Investors bid $2.88 for each dollar of the $1.554 trillion in U.S. government notes and bonds sold at auction this year, according to Treasury data compiled by Bloomberg. That’s down from the record $3.15 for the $2.153 trillion sold at last year’s offerings.
The Treasury also plans to sell $35 billion of five-year notes tomorrow and $29 billion of seven-year debt the next day.
Investors in Treasuries were long this week, betting that the prices of the securities will rise, according to a survey by JPMorgan Chase & Co.
The proportion of net longs remained steady at 8 percentage points in the week ending yesterday, according to JPMorgan, matching the position in the week ending Sept. 16. Outright longs dropped to 19%, from 21%, while outright shorts dropped to 11% from 13%. Investors raised neutral bets to 70% from 66%.
‘‘Momentum remains relatively constructive in the Treasury market in the wake of the Fed’s decision not to taper,” said Ian Lyngen, a government-bond strategist at CRT Capital Group LLC in Stamford, Connecticut. “The market is grinding a little bit higher.”
Treasuries due in one to 10 years have returned 0.1% this quarter as of yesterday, based on the Bloomberg World Bond Indexes.

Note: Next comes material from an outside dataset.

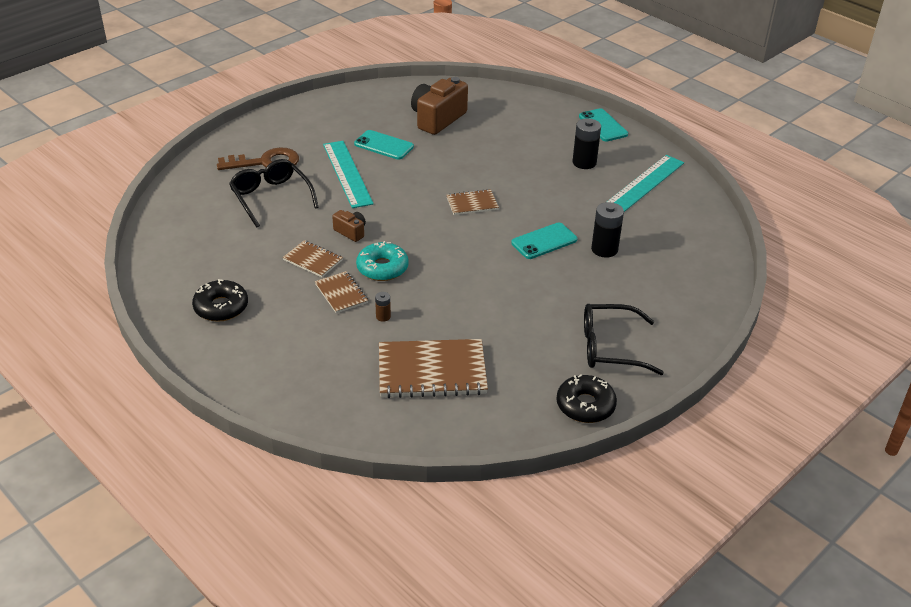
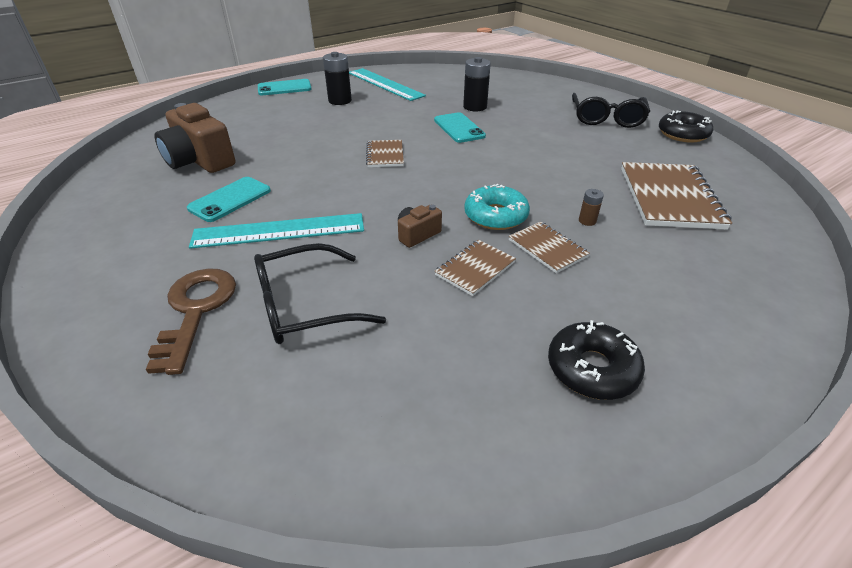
camera: 80 degrees left, 0 degrees up
(341, 293) = (547, 248): brown notebook -> brown notebook turned 75 degrees clockwise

U.S. government securities maturing in a decade and longer dropped 2.9%.
The market for U.S. government debt has yet to react to any potential impasse over raising the borrowing ceiling. Most federal operations would come to a halt when the fiscal year ends Sept. 30 if President Barack Obama’s administration and lawmakers can’t agree on a funding plan.
Treasuries that mature on Oct. 15 yielded 0.035%, from 0.037% two weeks ago. The rate on debt due Nov. 7 has held within two basis points of zero during the period.

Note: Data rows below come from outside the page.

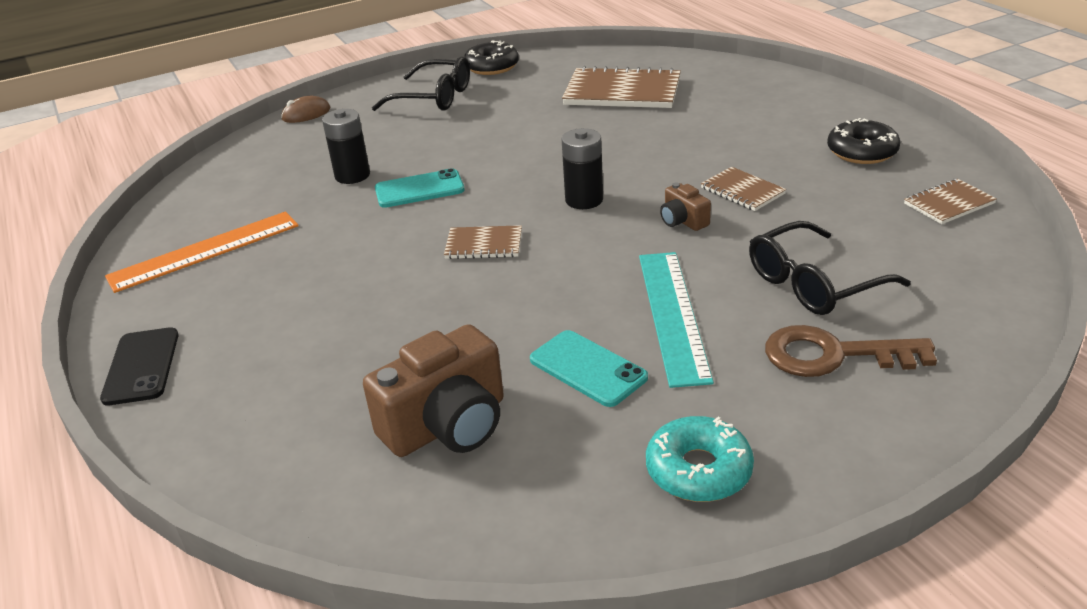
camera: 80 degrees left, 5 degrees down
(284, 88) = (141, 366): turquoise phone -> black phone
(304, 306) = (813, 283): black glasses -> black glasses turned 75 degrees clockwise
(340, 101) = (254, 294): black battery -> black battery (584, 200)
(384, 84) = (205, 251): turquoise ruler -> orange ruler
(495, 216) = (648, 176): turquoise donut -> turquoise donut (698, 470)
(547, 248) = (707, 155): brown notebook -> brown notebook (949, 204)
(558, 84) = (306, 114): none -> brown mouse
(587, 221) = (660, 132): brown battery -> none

Treasuries remained higher today as a report showed home prices in 20 U.S. cities rose in the 12 months through July by the most in more than seven years, helping boost owner equity.
The S&P/Case-Shiller index of property values in 20 cities increased 12.4% from July 2012, matching the median projection of 31 economists surveyed by Bloomberg and the biggest year-to-year advance since February 2006, a report from the group showed today in New York.
The Conference Board’s index of U.S. consumer confidence decreased to 79.7 in September from a revised 81.8 a month earlier, data from the New York-based private research group showed today. The Richmond Fed’s manufacturing index tumbled to zero from 14.